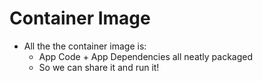 # Container Image

- All the the container image is:
  - App Code + App Dependencies all neatly packaged
  - So we can share it and run it!
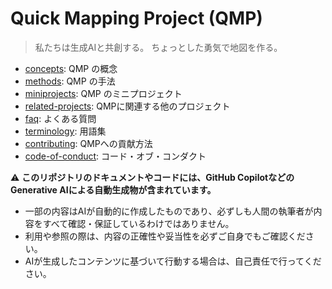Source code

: # Quick Mapping Project (QMP)

> 私たちは生成AIと共創する。
> ちょっとした勇気で地図を作る。

- [concepts](concepts.md): QMP の概念
- [methods](methods.md): QMP の手法
- [miniprojects](miniprojects.md): QMP のミニプロジェクト
- [related-projects](related-projects.md): QMPに関連する他のプロジェクト
- [faq](faq.md): よくある質問
- [terminology](terminology.md): 用語集
- [contributing](contributing.md): QMPへの貢献方法
- [code-of-conduct](code-of-conduct.md): コード・オブ・コンダクト

⚠️ **このリポジトリのドキュメントやコードには、GitHub CopilotなどのGenerative AIによる自動生成物が含まれています。**
- 一部の内容はAIが自動的に作成したものであり、必ずしも人間の執筆者が内容をすべて確認・保証しているわけではありません。
- 利用や参照の際は、内容の正確性や妥当性を必ずご自身でもご確認ください。
- AIが生成したコンテンツに基づいて行動する場合は、自己責任で行ってください。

Directive: Beginning with the line holding "- App Code +", copy each line exactly through the end of the records above, and leave every picture out.

Response box:
  - App Code + App Dependencies all neatly packaged
  - So we can share it and run it!
Source code

: # Quick Mapping Project (QMP)

> 私たちは生成AIと共創する。
> ちょっとした勇気で地図を作る。

- [concepts](concepts.md): QMP の概念
- [methods](methods.md): QMP の手法
- [miniprojects](miniprojects.md): QMP のミニプロジェクト
- [related-projects](related-projects.md): QMPに関連する他のプロジェクト
- [faq](faq.md): よくある質問
- [terminology](terminology.md): 用語集
- [contributing](contributing.md): QMPへの貢献方法
- [code-of-conduct](code-of-conduct.md): コード・オブ・コンダクト

⚠️ **このリポジトリのドキュメントやコードには、GitHub CopilotなどのGenerative AIによる自動生成物が含まれています。**
- 一部の内容はAIが自動的に作成したものであり、必ずしも人間の執筆者が内容をすべて確認・保証しているわけではありません。
- 利用や参照の際は、内容の正確性や妥当性を必ずご自身でもご確認ください。
- AIが生成したコンテンツに基づいて行動する場合は、自己責任で行ってください。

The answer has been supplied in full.